Akar permasalahan konflik yang terjadi di papua menurut hasil penelitian lembaga ilmu pengetahuan indonesia (LIPI) yang dituangkan dalam buku papua road map terdiri dari empat permasalahan, yaitu [11]:
Konflik papua menurut LIPI lebih disebabkan oleh perbedaan tajam dalam konstruksi nasionalisme indonesia dan nasionalisme papua. Bagi para nasionalis indonesia, papua adalah bagian dari indonesia terlepas dari perbedaan ras dan kebudayaan. Sementara bagi kaum nasionalis papua, ke-papua-an didasarkan pada perbedaan ras antara orang indonesia ras melayu dengan orang papua ras Melanesia. Perbedaan pandangan mengenai ke absahan proses integrasi papua ke Indonesia melalui proses PEPERA juga menjadi penyebab perbedaan tajam konstruksi nasionalisme papua dan nasionalisme indonesia.
Menurut Chauvel (dalam Widjojo, 2009) nasionalisme Papua dibentuk oleh empat faktor utama, diantaranya yaitu :
- Sebagian Papua berbagi kekecewaan sejarah dimana tanah airnya diintegrasikan dengan indonesia
- Elit Papua merasakan sebuah persaingan dengan pejabat-pejabat indonesia yang telah mendominasi pemerintahan sejak periode belanda
- Pembangunan ekonomi dan pemerintahan di Papua melanjutkan sense of difference (perasaan berbeda)
- Banyaknya pendatang dari luar Papua yang memperbesar perasaan bahwa orang Papua dimarjinalisasikan
Sebagai implikasi dari konstruksi nasionalisme indonesia yang menganggap papua adalah bagian dari Indonesia maka upaya-upaya untuk tetap mempertahankan papua agar tetap menjadi bagian dari negara indonesia terus dilakukan. Pendekatan militeristik yang digunakan oleh pemerintah meniscayakan upaya untuk mempertahankan NKRI serupa dan sebangun dengan perang melawan musush yang nyata dan bersenjata. Pendekatan keamanan digunakan untuk menumpas kaum nasionalis papua yang oleh kacamata pemerintah dianggap separatis. Akibatnya banyak rakyat sipil papua yang menjadi korban dari kekerasan TNI. Hal ini justru membuat image pemerintahan indonesia di mata rakyat papua semakin buruk, terlebih sejak peristiwa pembunuhan Theys Eluay, ketua presidium dewan papua yang ditemukan tewas dalam mobilnya di perbatasan papua nugini. Sopir theys sampai saat ini belum ditemukan. Theys ditemukan tewas setelah menerima undangan dari Kopassus.

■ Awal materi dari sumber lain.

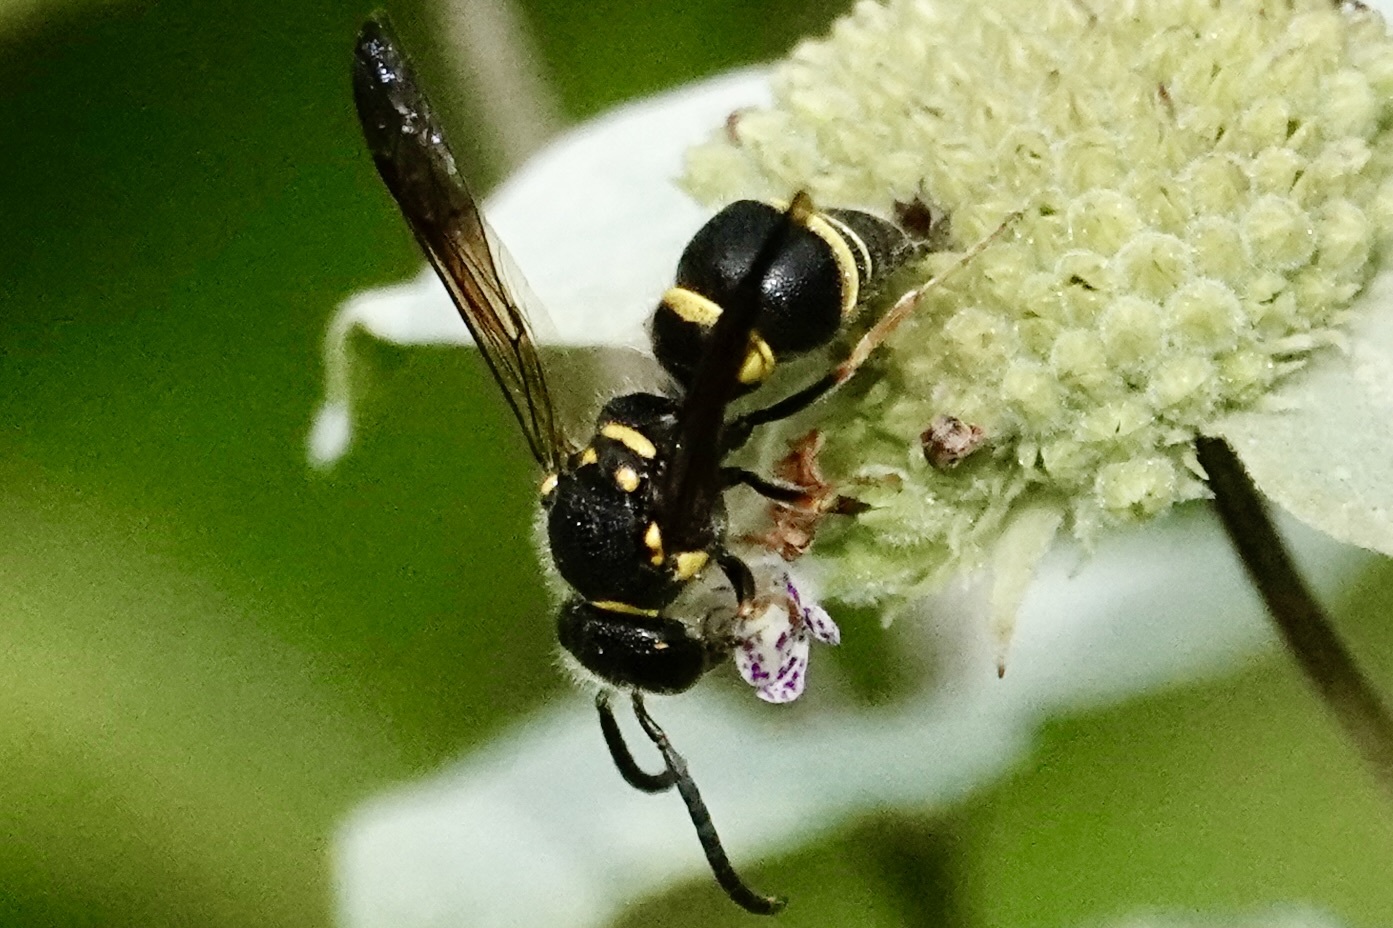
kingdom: Animalia
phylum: Arthropoda
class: Insecta
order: Hymenoptera
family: Vespidae
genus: Ancistrocerus
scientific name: Ancistrocerus campestris
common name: Smiling mason wasp
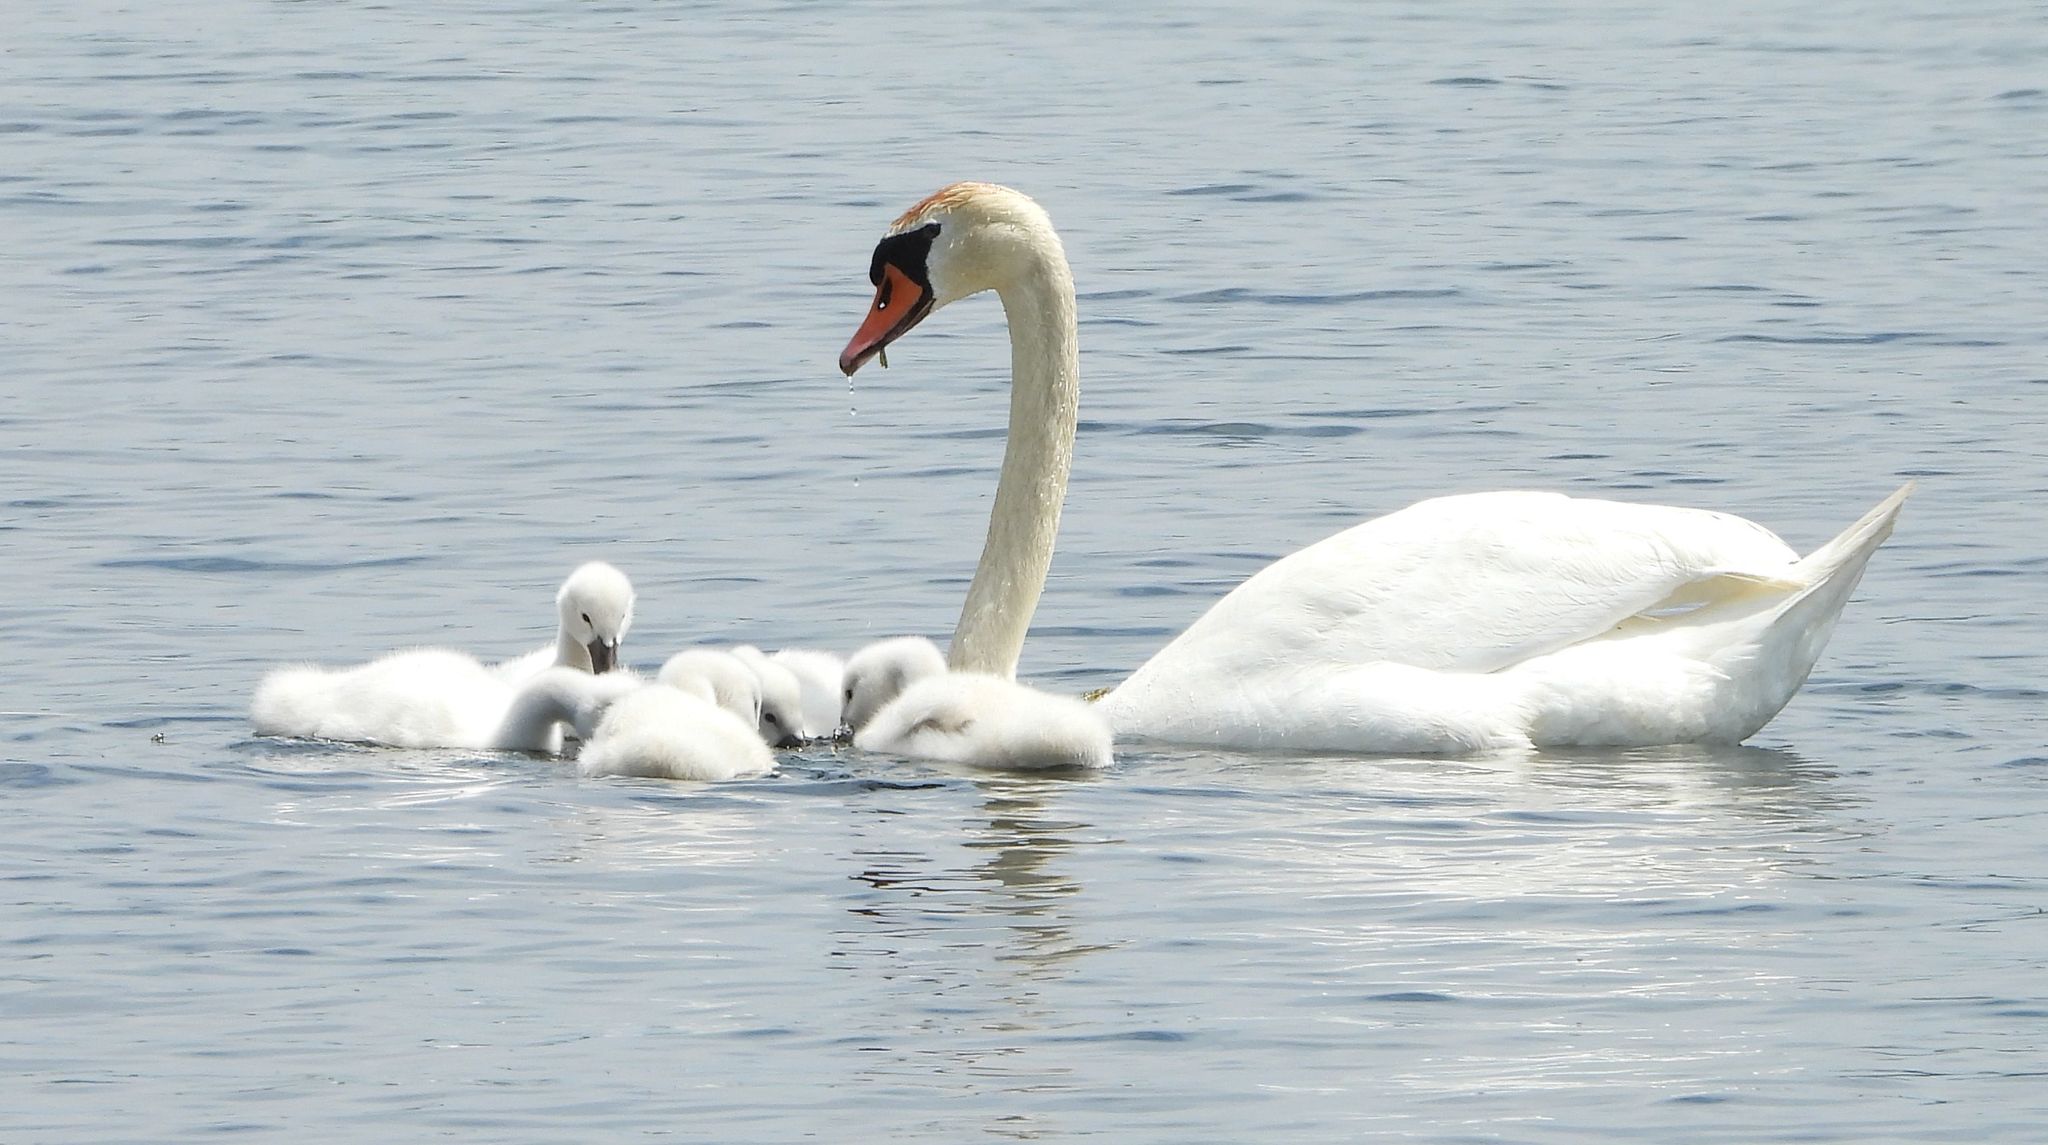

Menurut hasil penelitian LIPI, disparitas ekonomi dan pembangunan antara papua dan daerah-daerah lain di Indonesia tidak terlepas dari adanya conflict of interest para pendatang di tanah Papua, diskriminasi kebijakan pusat kepada daerah, dan eksploitasi budaya dan SDA Papua. Otsus tidak menjamin terciptanya kesejahteraan dan pembangunan ekonomi untuk rakyat Papua. JIka kita menyimak data BPS Papua 2006, pertumbuhan ekonomi sebelum otsus pada tahun 1995, 1996, 1997, 1998 mencapai 20,18 %, 13,87%, 7,42%, dan 12,72%. Sedangkan pertumbuhan ekonomi setelah otsus justru mengalami penurunan yang cukup signifikan, dimana implementasinya bahkan ada yang hanya mencapai 0,53% saja.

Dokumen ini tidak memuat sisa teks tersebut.